Each dataset has a compression property, which defaults to off.
Compression can be set per dataset or per volume. If not explicitly set, it inherits the behavior of the parent.
Compression occurs transparently, as data is written to disk. ZFS makes no effort to go back and do anything to data already written.
This means that if you create a pool with no compression, then create some datasets and start populating them, then realize that compression may be advantageous, so set that on the pool (where it is inherited to the datasets), the data stored in the datasets is still stored uncompressed. To gain compression for the already-written data, it will have to be read and re-written to the datasets. Rsync is probably the best tool of choice to perform this action.
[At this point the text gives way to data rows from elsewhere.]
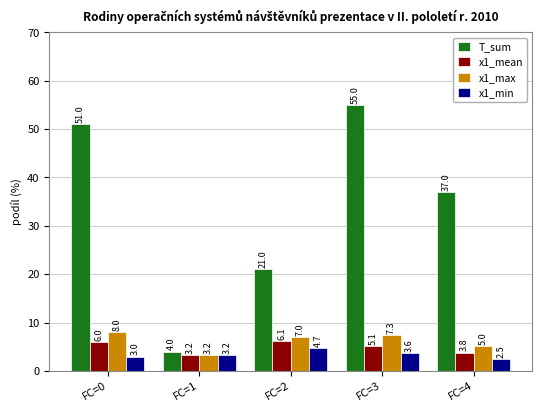

Which category has the highest value in the x1_min series?

FC=2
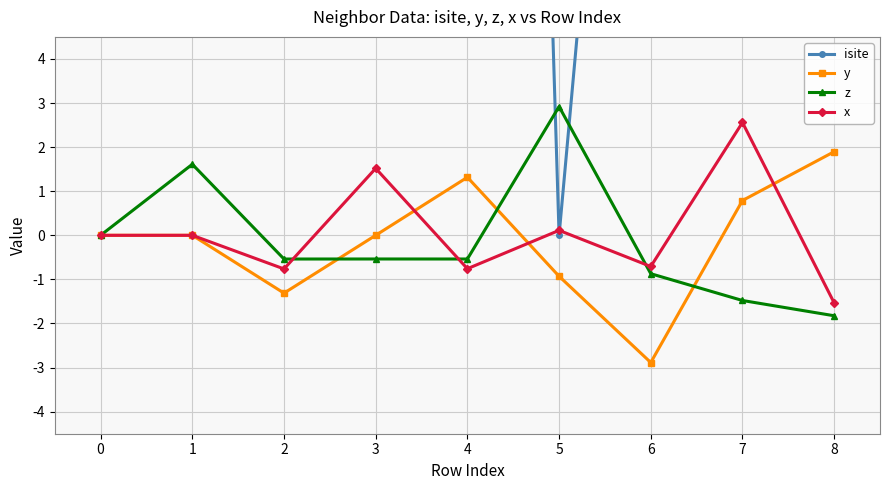

Count the number of data series in this chart.

4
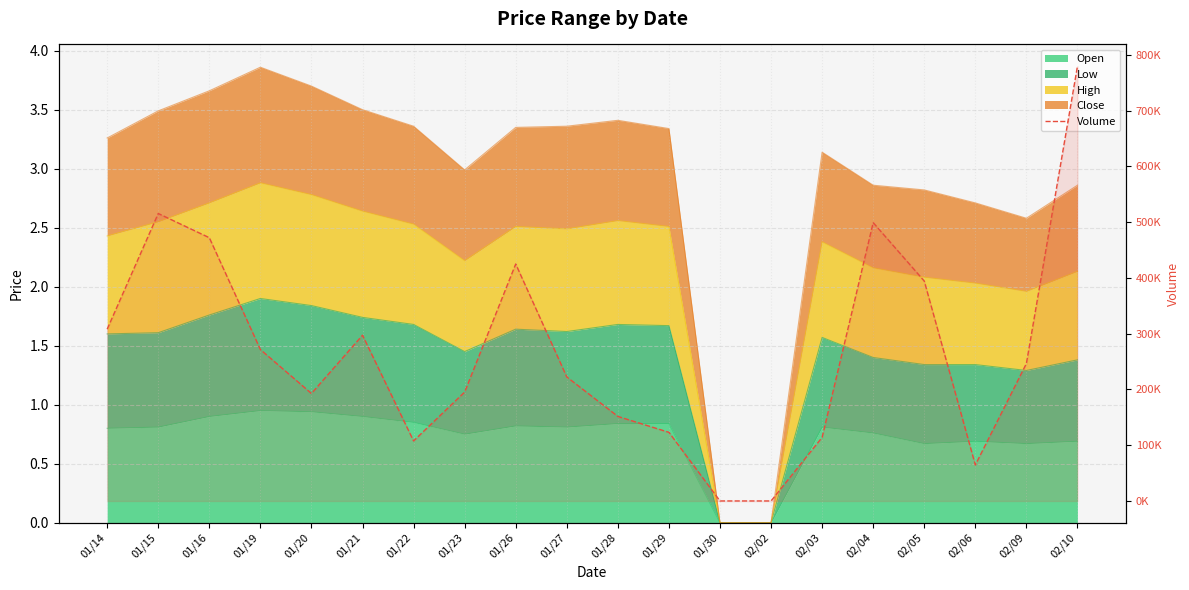

Which label corresponds to the smallest value in the chart?

01/30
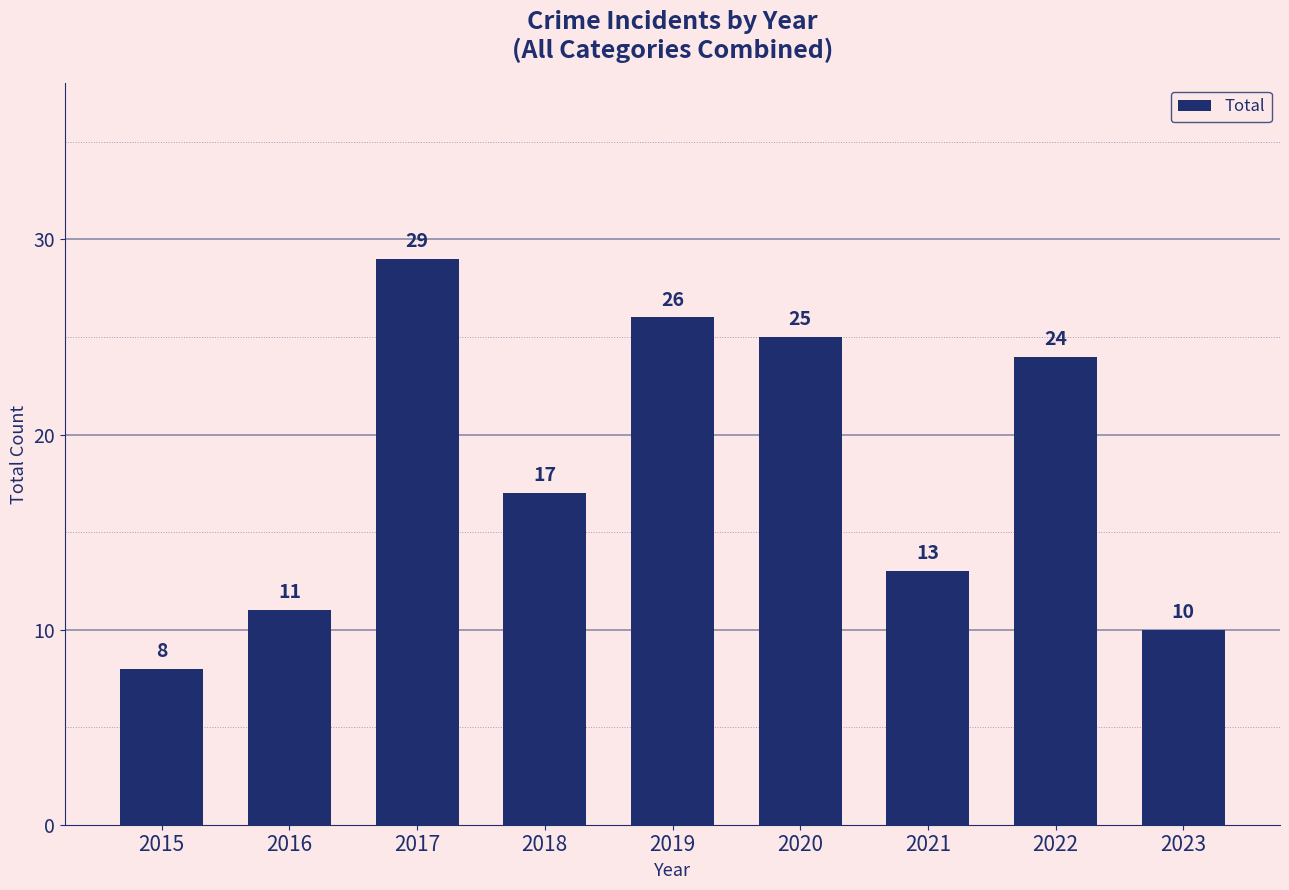

What is the value of the 9th bar from the left?

10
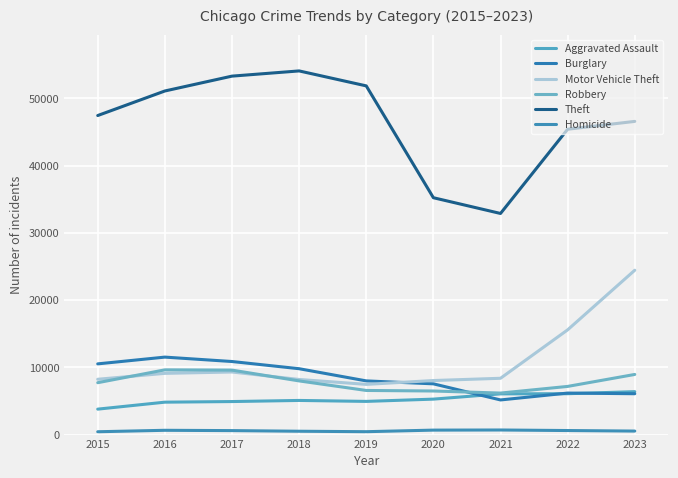

The value of Aggravated Assault at 2022 is 6077. True or false?

True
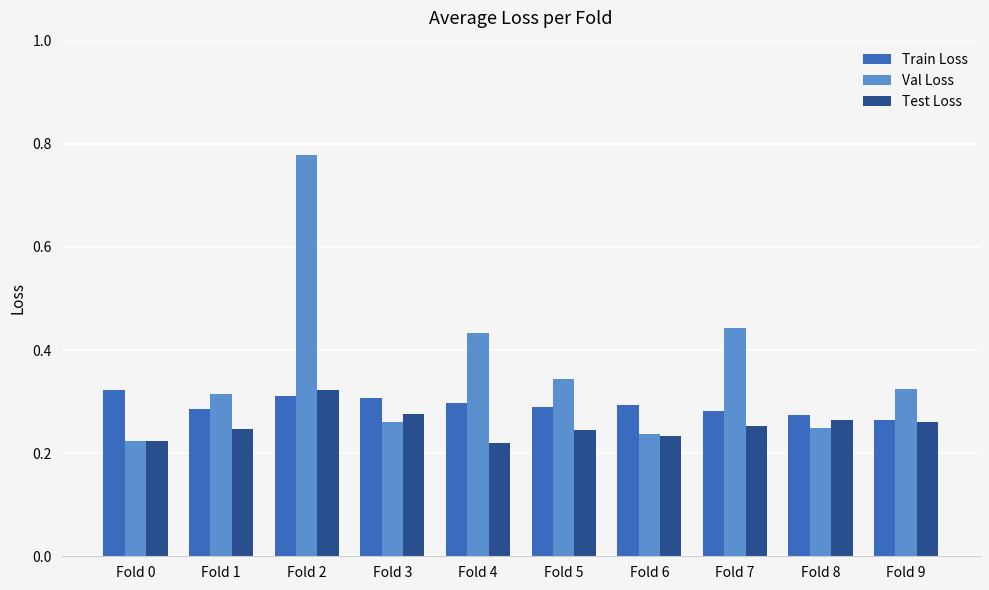

Rank the categories by Val Loss value from highest to lowest.

Fold 2, Fold 7, Fold 4, Fold 5, Fold 9, Fold 1, Fold 3, Fold 8, Fold 6, Fold 0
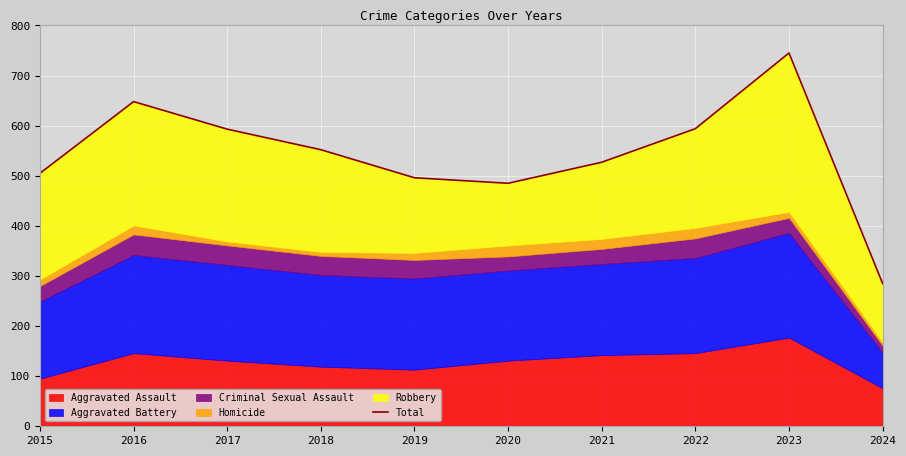

How many interior local valleys (lower than both neighbors) does the data have?

1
When To Use ZFS Compression
on (= LZJB)
LZ4 - Added in ZFS pool version 5000 (feature flags), LZ4 is now the recommended compression algorithm.
LZ4 compresses approximately 50% faster than LZJB when operating on compressible data, and is over three times faster when operating on uncompressible data. LZ4 also decompresses approximately 80% faster than LZJB. On modern CPUs, LZ4 can often compress at over 500 MB
/s, and decompress at over 1.5 GB
/s (per single CPU core).
LZJB - Offers good compression with less CPU overhead compared to GZIP.
ZLE - Zero Length Encoding is a special compression algorithm that only compresses continuous runs of zeros. This compression algorithm is only useful when the dataset contains large blocks of zeros.
GZIP - A popular stream compression algorithm available in ZFS. One of the main advantages of using GZIP is its configurable level of compression. When setting the compress property, the administrator can choose the level of compression, ranging from gzip1, the lowest level of compression, to gzip9, the highest level of compression. This gives the administrator control over how much CPU time to trade for saved disk space.